▶ [Seitentext]:
▬▬▬▬▬▬▬▬▬▬

© vita-X AG 2012
Ein Unternehmen der CompuGroup Medical
 

Diagnose ADHS

Ursachen, die zu "ADHS" führen können, werden kontrovers diskutiert. Nach derzeitigem Kenntnisstand geht ein Großteil von Experten inzwischen aber davon aus, dass ?ADHS? ein multifaktoriell bedingtes Störungsbild darstellt. Das bedeutet, dass "ADHS" durch die gleichzeitige Wirkung verschiedener interner und externer Faktoren begünstigt wird. Eine erbliche (genetische) Disposition wird vermutet, da in vielen Fällen Eltern, Geschwister und Verwandte ebenfalls betroffen sind.

▬▬▬▬▬▬▬▬▬▬

▶ [Dateneinträge]:
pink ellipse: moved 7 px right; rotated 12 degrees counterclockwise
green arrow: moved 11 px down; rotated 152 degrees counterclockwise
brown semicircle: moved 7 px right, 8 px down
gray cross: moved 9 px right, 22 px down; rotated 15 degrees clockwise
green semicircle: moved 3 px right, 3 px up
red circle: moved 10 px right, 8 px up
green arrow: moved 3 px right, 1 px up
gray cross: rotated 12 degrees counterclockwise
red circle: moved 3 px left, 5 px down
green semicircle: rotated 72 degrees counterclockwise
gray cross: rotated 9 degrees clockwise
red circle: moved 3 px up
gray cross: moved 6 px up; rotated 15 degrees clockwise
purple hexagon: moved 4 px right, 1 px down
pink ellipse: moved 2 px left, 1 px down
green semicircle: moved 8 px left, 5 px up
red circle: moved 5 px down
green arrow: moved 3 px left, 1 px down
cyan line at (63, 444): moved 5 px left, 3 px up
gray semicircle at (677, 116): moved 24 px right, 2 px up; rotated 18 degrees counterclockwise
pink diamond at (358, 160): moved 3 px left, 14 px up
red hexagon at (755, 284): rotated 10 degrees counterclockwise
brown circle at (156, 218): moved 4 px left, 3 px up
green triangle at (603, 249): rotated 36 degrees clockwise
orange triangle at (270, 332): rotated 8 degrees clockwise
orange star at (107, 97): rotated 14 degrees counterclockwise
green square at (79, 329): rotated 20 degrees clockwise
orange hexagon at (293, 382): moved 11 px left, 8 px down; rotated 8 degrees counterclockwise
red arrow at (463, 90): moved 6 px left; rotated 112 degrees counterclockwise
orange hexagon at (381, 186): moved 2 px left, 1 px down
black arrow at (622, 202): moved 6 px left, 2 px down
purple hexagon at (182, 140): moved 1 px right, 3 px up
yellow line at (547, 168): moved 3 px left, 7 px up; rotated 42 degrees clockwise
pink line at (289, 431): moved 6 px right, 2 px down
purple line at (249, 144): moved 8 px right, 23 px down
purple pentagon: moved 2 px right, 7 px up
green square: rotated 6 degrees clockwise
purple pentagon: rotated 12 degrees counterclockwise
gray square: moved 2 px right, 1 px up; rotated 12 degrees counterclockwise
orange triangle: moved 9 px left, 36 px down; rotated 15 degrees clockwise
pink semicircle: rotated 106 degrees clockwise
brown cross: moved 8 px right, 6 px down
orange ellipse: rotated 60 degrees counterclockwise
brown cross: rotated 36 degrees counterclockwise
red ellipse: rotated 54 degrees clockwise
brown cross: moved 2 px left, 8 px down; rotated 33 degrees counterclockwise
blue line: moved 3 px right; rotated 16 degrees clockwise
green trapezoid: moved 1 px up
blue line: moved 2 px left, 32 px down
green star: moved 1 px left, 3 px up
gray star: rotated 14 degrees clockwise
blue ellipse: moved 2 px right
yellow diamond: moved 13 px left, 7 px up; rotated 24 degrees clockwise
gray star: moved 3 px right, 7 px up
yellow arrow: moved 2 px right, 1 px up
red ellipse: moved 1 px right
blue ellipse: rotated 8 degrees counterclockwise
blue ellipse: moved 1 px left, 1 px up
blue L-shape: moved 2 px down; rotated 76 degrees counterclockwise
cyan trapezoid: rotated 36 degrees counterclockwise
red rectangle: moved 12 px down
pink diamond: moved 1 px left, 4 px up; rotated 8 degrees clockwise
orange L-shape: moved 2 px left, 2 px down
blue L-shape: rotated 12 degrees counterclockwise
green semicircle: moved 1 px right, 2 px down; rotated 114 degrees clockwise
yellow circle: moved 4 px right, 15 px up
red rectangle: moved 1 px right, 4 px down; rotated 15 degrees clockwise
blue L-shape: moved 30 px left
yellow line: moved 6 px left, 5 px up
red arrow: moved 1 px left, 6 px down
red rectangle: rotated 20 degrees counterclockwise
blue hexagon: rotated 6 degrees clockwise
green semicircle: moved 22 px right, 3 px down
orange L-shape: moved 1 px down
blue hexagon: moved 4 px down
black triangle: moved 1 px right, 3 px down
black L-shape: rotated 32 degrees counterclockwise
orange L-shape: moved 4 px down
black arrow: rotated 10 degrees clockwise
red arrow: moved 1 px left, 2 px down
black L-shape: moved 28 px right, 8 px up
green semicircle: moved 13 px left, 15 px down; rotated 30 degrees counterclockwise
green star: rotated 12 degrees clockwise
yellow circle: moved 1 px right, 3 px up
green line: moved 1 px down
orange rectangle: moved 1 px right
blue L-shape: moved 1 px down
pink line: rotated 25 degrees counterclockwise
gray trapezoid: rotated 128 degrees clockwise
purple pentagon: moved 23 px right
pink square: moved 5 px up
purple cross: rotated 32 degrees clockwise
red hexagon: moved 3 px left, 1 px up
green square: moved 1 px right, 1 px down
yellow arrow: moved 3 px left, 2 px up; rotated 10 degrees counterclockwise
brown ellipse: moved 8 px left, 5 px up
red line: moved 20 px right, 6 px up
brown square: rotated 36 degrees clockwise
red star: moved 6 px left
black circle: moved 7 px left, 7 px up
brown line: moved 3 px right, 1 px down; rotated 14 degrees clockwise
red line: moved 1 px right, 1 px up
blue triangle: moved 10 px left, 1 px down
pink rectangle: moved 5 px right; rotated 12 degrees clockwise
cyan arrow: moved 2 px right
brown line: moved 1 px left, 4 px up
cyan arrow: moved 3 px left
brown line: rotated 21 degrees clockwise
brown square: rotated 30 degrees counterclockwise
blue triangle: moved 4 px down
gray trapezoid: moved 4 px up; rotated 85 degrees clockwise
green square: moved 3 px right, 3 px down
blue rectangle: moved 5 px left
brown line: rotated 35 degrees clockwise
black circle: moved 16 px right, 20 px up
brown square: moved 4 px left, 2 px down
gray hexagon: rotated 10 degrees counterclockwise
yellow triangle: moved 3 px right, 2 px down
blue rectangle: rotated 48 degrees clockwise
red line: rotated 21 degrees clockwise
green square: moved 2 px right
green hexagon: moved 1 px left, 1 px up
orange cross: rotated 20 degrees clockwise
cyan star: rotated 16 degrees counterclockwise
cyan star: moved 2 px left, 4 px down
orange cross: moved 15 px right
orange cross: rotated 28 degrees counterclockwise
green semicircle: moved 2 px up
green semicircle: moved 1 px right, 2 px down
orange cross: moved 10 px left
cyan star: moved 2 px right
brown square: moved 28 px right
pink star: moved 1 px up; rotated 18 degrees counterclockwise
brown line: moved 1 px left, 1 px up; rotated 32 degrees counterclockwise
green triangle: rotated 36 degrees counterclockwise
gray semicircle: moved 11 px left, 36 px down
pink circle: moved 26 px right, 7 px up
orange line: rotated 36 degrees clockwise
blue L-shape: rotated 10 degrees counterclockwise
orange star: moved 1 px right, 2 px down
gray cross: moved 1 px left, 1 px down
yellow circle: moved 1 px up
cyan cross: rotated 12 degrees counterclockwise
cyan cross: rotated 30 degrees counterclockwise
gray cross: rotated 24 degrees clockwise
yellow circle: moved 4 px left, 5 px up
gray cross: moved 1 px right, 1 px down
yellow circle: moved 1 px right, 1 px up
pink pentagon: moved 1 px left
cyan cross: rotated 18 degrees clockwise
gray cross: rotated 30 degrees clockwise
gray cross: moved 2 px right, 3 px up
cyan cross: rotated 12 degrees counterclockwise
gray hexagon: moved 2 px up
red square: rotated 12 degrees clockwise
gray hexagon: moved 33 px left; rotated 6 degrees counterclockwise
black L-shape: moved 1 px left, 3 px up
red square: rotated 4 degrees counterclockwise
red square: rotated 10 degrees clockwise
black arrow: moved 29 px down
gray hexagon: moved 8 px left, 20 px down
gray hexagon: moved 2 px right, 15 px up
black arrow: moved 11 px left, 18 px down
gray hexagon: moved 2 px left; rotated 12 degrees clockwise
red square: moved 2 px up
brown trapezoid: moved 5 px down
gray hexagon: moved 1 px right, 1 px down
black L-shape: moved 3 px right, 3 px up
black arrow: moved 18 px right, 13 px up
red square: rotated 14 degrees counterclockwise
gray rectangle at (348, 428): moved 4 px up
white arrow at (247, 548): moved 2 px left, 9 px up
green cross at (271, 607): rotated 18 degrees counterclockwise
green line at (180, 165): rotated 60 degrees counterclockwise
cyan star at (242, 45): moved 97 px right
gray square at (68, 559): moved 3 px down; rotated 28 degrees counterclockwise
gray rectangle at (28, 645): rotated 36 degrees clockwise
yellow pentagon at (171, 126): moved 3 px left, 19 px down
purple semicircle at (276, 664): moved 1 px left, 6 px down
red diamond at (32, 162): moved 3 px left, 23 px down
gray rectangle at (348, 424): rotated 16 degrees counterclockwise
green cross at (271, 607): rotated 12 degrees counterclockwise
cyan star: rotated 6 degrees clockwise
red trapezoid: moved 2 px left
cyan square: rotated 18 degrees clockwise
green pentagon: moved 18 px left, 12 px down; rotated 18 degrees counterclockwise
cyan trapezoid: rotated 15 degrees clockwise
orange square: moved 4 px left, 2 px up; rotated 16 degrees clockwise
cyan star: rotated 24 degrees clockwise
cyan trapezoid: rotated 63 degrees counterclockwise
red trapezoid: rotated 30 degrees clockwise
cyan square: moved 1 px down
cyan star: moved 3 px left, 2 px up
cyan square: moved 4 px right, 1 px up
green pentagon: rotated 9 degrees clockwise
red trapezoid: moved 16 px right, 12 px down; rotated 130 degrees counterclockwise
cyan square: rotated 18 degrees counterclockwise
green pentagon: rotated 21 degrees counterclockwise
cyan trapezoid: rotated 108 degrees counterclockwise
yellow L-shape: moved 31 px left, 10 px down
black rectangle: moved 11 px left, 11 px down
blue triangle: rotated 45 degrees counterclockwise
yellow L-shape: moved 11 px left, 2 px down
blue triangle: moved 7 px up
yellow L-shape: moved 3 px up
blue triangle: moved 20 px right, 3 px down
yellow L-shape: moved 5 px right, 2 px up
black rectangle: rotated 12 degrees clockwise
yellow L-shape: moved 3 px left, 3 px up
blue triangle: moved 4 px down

▬▬▬▬▬▬▬▬▬▬

▶ [Aufgabenbeschreibung]:
Gib den Seitentext über ADHS von oben vollständig und wortgetreu wieder.

▶ [Lösung]:
© vita-X AG 2012
Ein Unternehmen der CompuGroup Medical
 

Diagnose ADHS

Ursachen, die zu "ADHS" führen können, werden kontrovers diskutiert. Nach derzeitigem Kenntnisstand geht ein Großteil von Experten inzwischen aber davon aus, dass ?ADHS? ein multifaktoriell bedingtes Störungsbild darstellt. Das bedeutet, dass "ADHS" durch die gleichzeitige Wirkung verschiedener interner und externer Faktoren begünstigt wird. Eine erbliche (genetische) Disposition wird vermutet, da in vielen Fällen Eltern, Geschwister und Verwandte ebenfalls betroffen sind.